After a time, I decided she was right and I didn’t really want to cancel my appointment with her, I was just frustrated with the changes being made.

We ended up having a great session that week and began the ongoing conversation to acknowledge and attempt to curb my splitting and fragmented coping mechanisms.

Mind you, that is a mild example of my behaviors.

At the center of my splitting is the fear of abandonment.

I would much rather push away folks before they get a little too close, than be left to be randomly rejected.

Usually, it stems from a “wrong tone” when someone is speaking to me, or a trigger key word that’s said. More often than not, I split and assume the worst.

Throughout my life, I have been in and out of emotionally stifled and unhealthy environments. 

So, I have taught myself to fragment like this as a tool to use when feeling overwhelmed by darkness.

People instantaneously go from friends to enemies.

The all in or all out feeling can last minutes or days.

To me it feels like my intense emotional baggage is being violently thrown around my mind, crashing into other issues that have not been dealt with to create comforting misery.

Splitting is as heavy and painful as it is protective and avoidant.

Becoming aware and willing to change is a lot of that – owning faults and maladaptive behaviors, admitting wrongs, channeling anger so it’s constructive, and so on.

My splitting capabilities are deeply ingrained within me, but that doesn’t mean they can blindly control me anymore.

I’m working on being mindful when listening to others. 

Hearing folks through the “bad tone” or a sensitive word usage.

I had to understand that people are not purposefully trying to hurt me, I’m really interpreting word choices or tones as something much bigger than they really are.

I let so many relationships abruptly and viciously end from my misunderstandings. 

I push people out.

My abandonment issues are deep rooted fears within me. 

Between real life and repetitive night terrors, my mind plays tricks on me.

When I snap out of it and can begin to piece the fragments of my mind together again, I have to live with all of my horrid relationship sabotages. 

Unfortunately, most of the time the relationships I sabotage are not salvageable. 

Splitting is a vicious cycle for me.

My mind tries to preserve itself by auto clicking into a pattern of shutting down while acting out.

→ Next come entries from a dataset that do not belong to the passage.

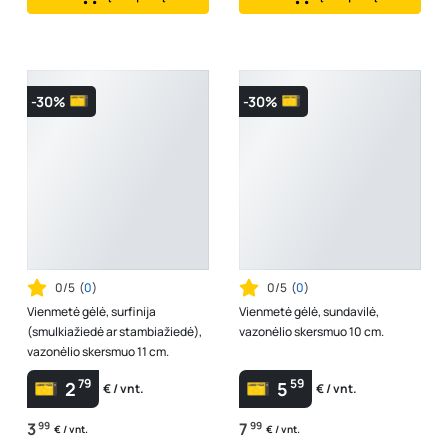
-30%
-30%
0/5
(
0
)
0/5
(
0
)
Vienmetė gėlė, surfinija
Vienmetė gėlė, sundavilė,
(smulkiažiedė ar stambiažiedė),
vazonėlio skersmuo 10 cm.
vazonėlio skersmuo 11 cm.
79
59
2
5
€ / vnt.
€ / vnt.
3
99
7
99
€ / vnt.
€ / vnt.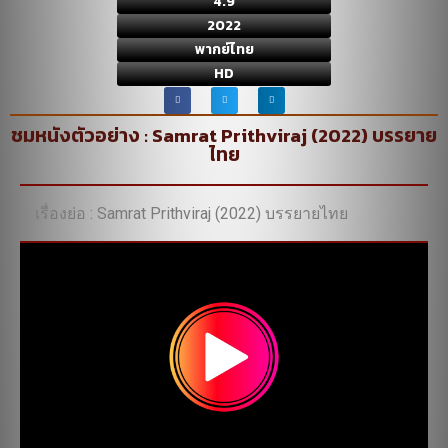
4.9
2022
พากย์ไทย
HD
ชมหนังตัวอย่าง : Samrat Prithviraj (2022) บรรยาย
ไทย
เรื่องย่อ : Samrat Prithviraj (2022) บรรยายไทย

It creates blank, empty, isolating timeframes within my memories.

It’s a behavior that I am well aware of.

It’s a behavior that I am actively attempting to rope in.

I am trying very hard to take my emotions in stride now. 

It’s a painful and difficult, lifelong battle for me, but I am slowly gaining ground.

-Keren

*originally posted 7/30/22*

2 responses to “Splitting”

  1. I think you are a wonderful writer and this takes us into the depths of what it’s like to suffer from mental health issues to the degree in which you explain. People need to read this so they have empathy and compassion that what we may think is scary is actually someone who is terrified themselves. Thanks for articulating this so well.

    Like

    • Thank you so much, I appreciate you and your kind words! You’re absolutely correct, my poor behaviors surface intensely when, basically, I’m terrified. Lashing out or shutting down usually has nothing to do with the other person and everything to do with myself. Thank you for your compassion and understanding.